Do not become alarmed! Although phall is notoriously one of the hottest curries you will find on the average Indian restaurant’s menu, I promise that this Instant Pot beef short rib phall will not cause long-term harm.
According to Pat Chapman in his book The New Curry Bible, phall is unheard of on the Indian subcontinent, where the word actually means fruit. It seems it is another creation of the British Indian restaurant scene.
In this recipe, adapted from the Hairy Bikers’ Great Curries, I have used the pressure cooking method in the Instant Pot to speed things up and I have switched up the braising steak for beef short ribs. After living in America I became a big fan of this cut of beef. Thankfully it is becoming increasingly available in the UK.
So, whilst this Instant Pot beef short rib phall (which according to Wikipedia can also be spelt fall, faal, fahl, phaal, phal or paal – in short, however you please), isn’t so hot as to be rendered inedible, it does pack a pleasing punch for those who enjoy their curries on the hotter end of the scale, whilst delivering good depth of flavour. Not just bushels of chillies for the sake of heat. Of course feel free to adjust the quantity of chillies as you wish and just to be safe, serve a big bowl of plain yoghurt to dive into, in case of emergency.
If you’re looking for some easy rice to mop up all that spiky sauce then look no further than my Instant Pot Rice. And for a vegetable curry to serve alongside it try my Instant Pot Aubergine and Tomato Curry. Or if you’re looking for spice that’s not a curry, try my Instant Pot Chilli recipe.
- 800 g beef short ribs
- 3 tbsp vegetable oil
- 2 medium onions roughly chopped
- 6 cloves of garlic
- 25g fresh ginger
- 2 fresh, long red chillies
- 10 dried red chillies
- 2 tsp cumin seeds
- 1 tsp fenugreek seeds
- 1 tbsp paprika
- 1 1/2 tbsp garam masala
- 400 g can chopped tomatoes
- 2 fresh, long red chillies
- 2 tsp flaked sea salt
- 1/2 tsp freshly ground black pepper
- 1 cup water Instant Pot cup (180ml)
- Set the Instant Pot to sauté. Heat the oil and brown the short ribs on all sides. Remove the ribs to a plate and set aside. Leave the remaining oil in the Instant Pot.
- Blend all of the spice paste ingredients together in a blender or food processor. Add to the Instant Pot and sauté for a couple of minutes.
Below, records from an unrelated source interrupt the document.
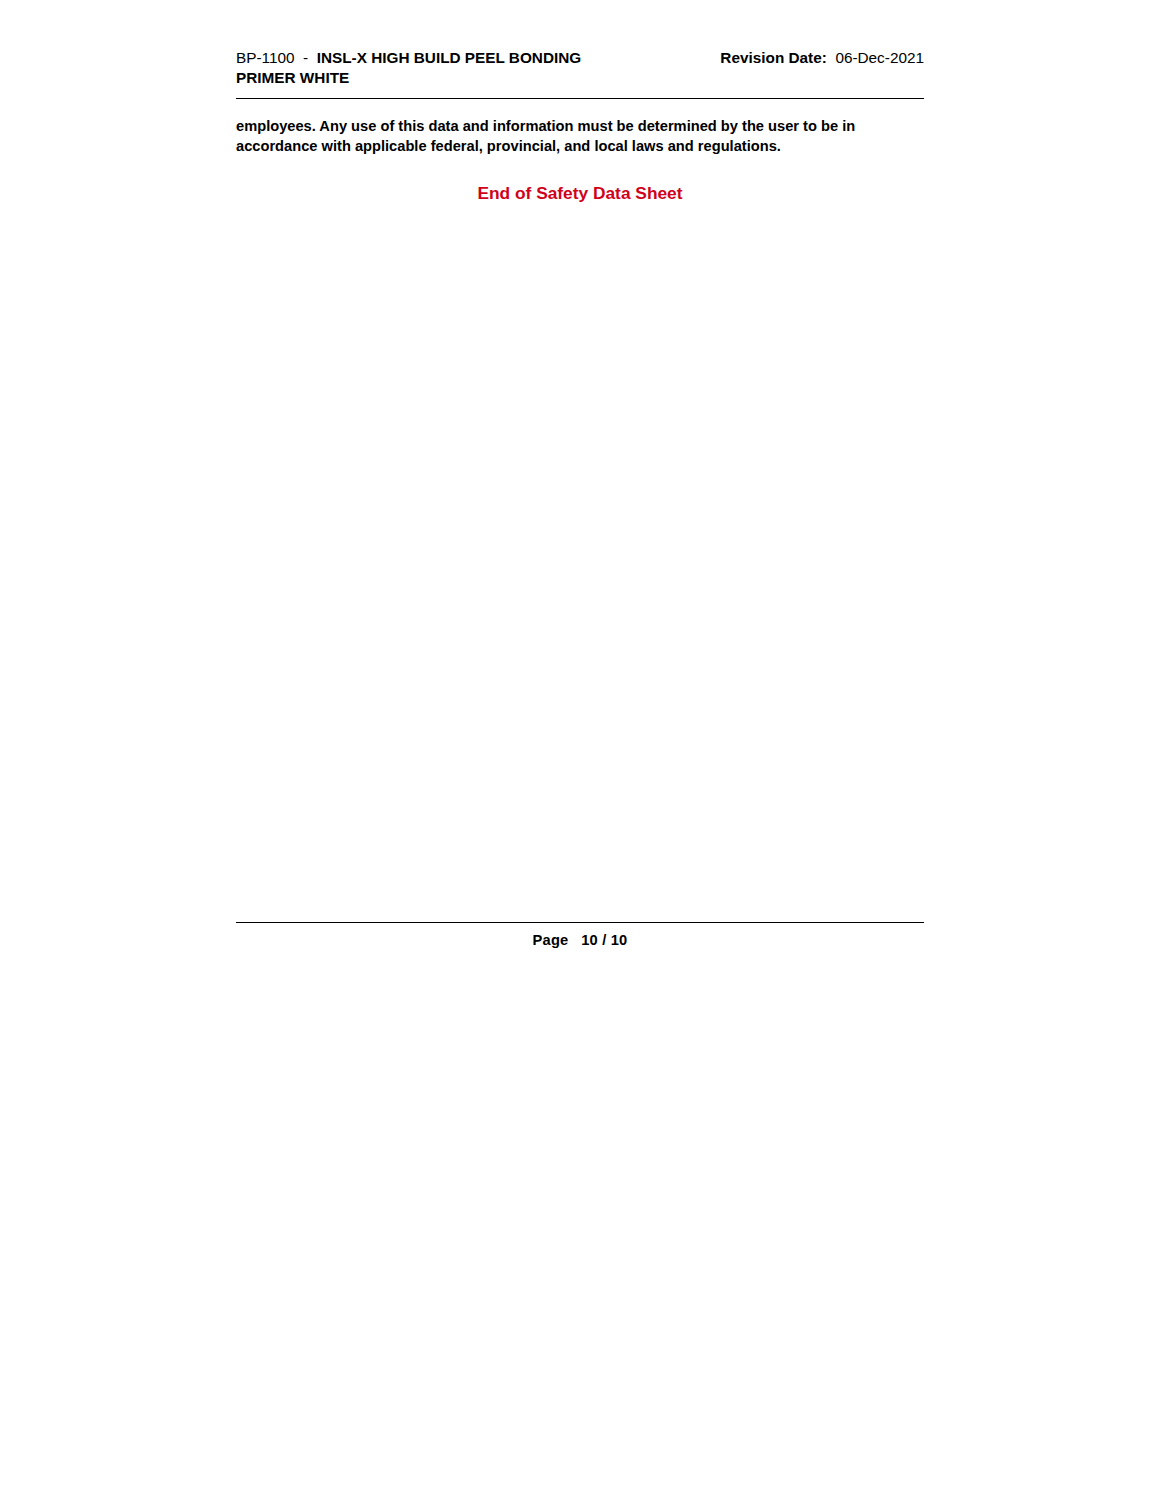BP-1100 - INSL-X HIGH BUILD PEEL BONDING
PRIMER WHITE
Revision Date: 06-Dec-2021
employees. Any use of this data and information must be determined by the user to be in accordance with applicable federal, provincial, and local laws and regulations.
End of Safety Data Sheet
Page 10 / 10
- Split the remaining two red chillies from stalk to tip on one side without opening or removing the seeds. Add to the pot along with the short ribs and stir in the rest of the curry ingredients.
- Pressure cook on manual for 1 hour and release naturally for 10 minutes.
- Shred the beef before serving.
***Please note: nutrition label should be used as a guide only.